• _CONSIGNE A_:
Reproduisez intégralement, sans aucune modification, le texte sur les limites aux actions des organismes de la propriété littéraire et artistique.

• _TEXTE FOURNI_:
========
PARAGRAPHE II : LES LIMITES AUX ACTIONS DES
ORGANISMES DU DROIT DE LA PROPRIETE LITTERAIRE ET ARTISTIQUE
Il est avéré que les organismes ci-dessus
présentés dans leur statut et leurs missions contribuent de
façon importante à une protection effective des droits de
propriété littéraire et artistique. Mais des
investigations approfondies et une approche des personnels de ces organismes
nous a permis de constater que dans l'exercice de leurs missions, ceux-ci
rencontrent beaucoup de difficultés, ce qui ne contribue pas assez
à une expansion de la protection des droits. Il nous a paru essentiel de
ressortir les difficultés que rencontrent d'un côté le BSDA
(A), et d'un autre côté la BNLPC (B).
A- LES DIFFICULTES DU BSDA DANS SA MISSION
DE PROTECTION DES DROITS DE PROPRIETE LITTERAIRE ET ARTISTIQUE
Les problèmes que rencontre le BSDA sont
articulés autour de l'information et la sensibilisation des populations
en général et des auteurs et des titulaires des droits voisins en
particulier.
Le BSDA, étant un bureau tourné vers la
population, rencontre des difficultés dans le cadre de l'information et
la sensibilisation de la population. D'abord dans le reflet de cette structure,
mais aussi, celui-ci doit traduire tous ses prospectus ainsi que la loi de 2008
dans les différentes langues du Sénégal afin que cette
population soit assez ancrée sur les questions du droit d'auteur.
Cette traduction est importante, mais très
coûteuse pour le BSDA. Et l'on peut aller plus loin pour affirmer que les
droits d'auteur au Sénégal ne s'arrêtent pas seulement
à Dakar mais cherchent à aller plus loin, dans le but d'atteindre
les extrémités du Sénégal. Ainsi, le personnel doit
être renforcé afin d'être plus performant.
========
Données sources
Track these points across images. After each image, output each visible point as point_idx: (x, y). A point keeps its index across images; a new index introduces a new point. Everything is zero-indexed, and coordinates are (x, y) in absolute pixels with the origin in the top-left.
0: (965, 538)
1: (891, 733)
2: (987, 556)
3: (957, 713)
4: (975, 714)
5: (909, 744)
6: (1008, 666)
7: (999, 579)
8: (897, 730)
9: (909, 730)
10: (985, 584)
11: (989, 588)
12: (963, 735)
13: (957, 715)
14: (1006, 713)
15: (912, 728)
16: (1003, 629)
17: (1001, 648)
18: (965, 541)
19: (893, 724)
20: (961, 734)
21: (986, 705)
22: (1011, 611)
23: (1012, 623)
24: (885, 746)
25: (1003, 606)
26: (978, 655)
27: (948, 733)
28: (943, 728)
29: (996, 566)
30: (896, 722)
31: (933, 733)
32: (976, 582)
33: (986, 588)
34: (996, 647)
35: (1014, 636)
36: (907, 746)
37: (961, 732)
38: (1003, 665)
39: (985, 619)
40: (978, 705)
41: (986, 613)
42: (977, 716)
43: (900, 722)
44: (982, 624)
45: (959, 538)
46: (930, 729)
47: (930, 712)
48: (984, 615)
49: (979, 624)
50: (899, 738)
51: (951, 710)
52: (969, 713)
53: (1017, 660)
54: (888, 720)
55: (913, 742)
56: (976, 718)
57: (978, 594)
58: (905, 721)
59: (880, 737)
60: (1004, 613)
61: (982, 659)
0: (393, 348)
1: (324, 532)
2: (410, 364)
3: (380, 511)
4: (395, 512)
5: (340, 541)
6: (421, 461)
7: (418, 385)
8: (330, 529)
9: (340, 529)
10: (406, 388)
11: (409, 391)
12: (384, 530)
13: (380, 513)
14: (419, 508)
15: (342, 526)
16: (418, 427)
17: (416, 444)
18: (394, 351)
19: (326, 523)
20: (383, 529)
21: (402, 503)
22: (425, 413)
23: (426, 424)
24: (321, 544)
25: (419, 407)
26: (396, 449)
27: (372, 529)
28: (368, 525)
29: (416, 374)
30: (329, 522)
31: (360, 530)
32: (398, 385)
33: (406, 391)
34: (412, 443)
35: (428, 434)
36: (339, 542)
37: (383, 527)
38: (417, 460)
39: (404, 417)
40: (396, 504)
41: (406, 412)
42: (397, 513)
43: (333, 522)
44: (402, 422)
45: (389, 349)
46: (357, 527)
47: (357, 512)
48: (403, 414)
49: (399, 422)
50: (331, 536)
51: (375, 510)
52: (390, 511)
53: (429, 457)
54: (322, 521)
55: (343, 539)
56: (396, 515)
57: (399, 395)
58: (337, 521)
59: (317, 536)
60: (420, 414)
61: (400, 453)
========
• _CONSIGNE B_:
Réécrivez uniquement tout ce qui va du début des entrées jusqu'à la ligne contenant « 3: (957, 713) », celle-ci comprise, en remplaçant « visible » par « observable » et sans rien changer d'autre.

• _RÉPONSE A_:
PARAGRAPHE II : LES LIMITES AUX ACTIONS DES
ORGANISMES DU DROIT DE LA PROPRIETE LITTERAIRE ET ARTISTIQUE
Il est avéré que les organismes ci-dessus
présentés dans leur statut et leurs missions contribuent de
façon importante à une protection effective des droits de
propriété littéraire et artistique. Mais des
investigations approfondies et une approche des personnels de ces organismes
nous a permis de constater que dans l'exercice de leurs missions, ceux-ci
rencontrent beaucoup de difficultés, ce qui ne contribue pas assez
à une expansion de la protection des droits. Il nous a paru essentiel de
ressortir les difficultés que rencontrent d'un côté le BSDA
(A), et d'un autre côté la BNLPC (B).
A- LES DIFFICULTES DU BSDA DANS SA MISSION
DE PROTECTION DES DROITS DE PROPRIETE LITTERAIRE ET ARTISTIQUE
Les problèmes que rencontre le BSDA sont
articulés autour de l'information et la sensibilisation des populations
en général et des auteurs et des titulaires des droits voisins en
particulier.
Le BSDA, étant un bureau tourné vers la
population, rencontre des difficultés dans le cadre de l'information et
la sensibilisation de la population. D'abord dans le reflet de cette structure,
mais aussi, celui-ci doit traduire tous ses prospectus ainsi que la loi de 2008
dans les différentes langues du Sénégal afin que cette
population soit assez ancrée sur les questions du droit d'auteur.
Cette traduction est importante, mais très
coûteuse pour le BSDA. Et l'on peut aller plus loin pour affirmer que les
droits d'auteur au Sénégal ne s'arrêtent pas seulement
à Dakar mais cherchent à aller plus loin, dans le but d'atteindre
les extrémités du Sénégal. Ainsi, le personnel doit
être renforcé afin d'être plus performant.

• _RÉPONSE B_:
Track these points across images. After each image, output each observable point as point_idx: (x, y). A point keeps its index across images; a new index introduces a new point. Everything is zero-indexed, and coordinates are (x, y) in absolute pixels with the origin in the top-left.
0: (965, 538)
1: (891, 733)
2: (987, 556)
3: (957, 713)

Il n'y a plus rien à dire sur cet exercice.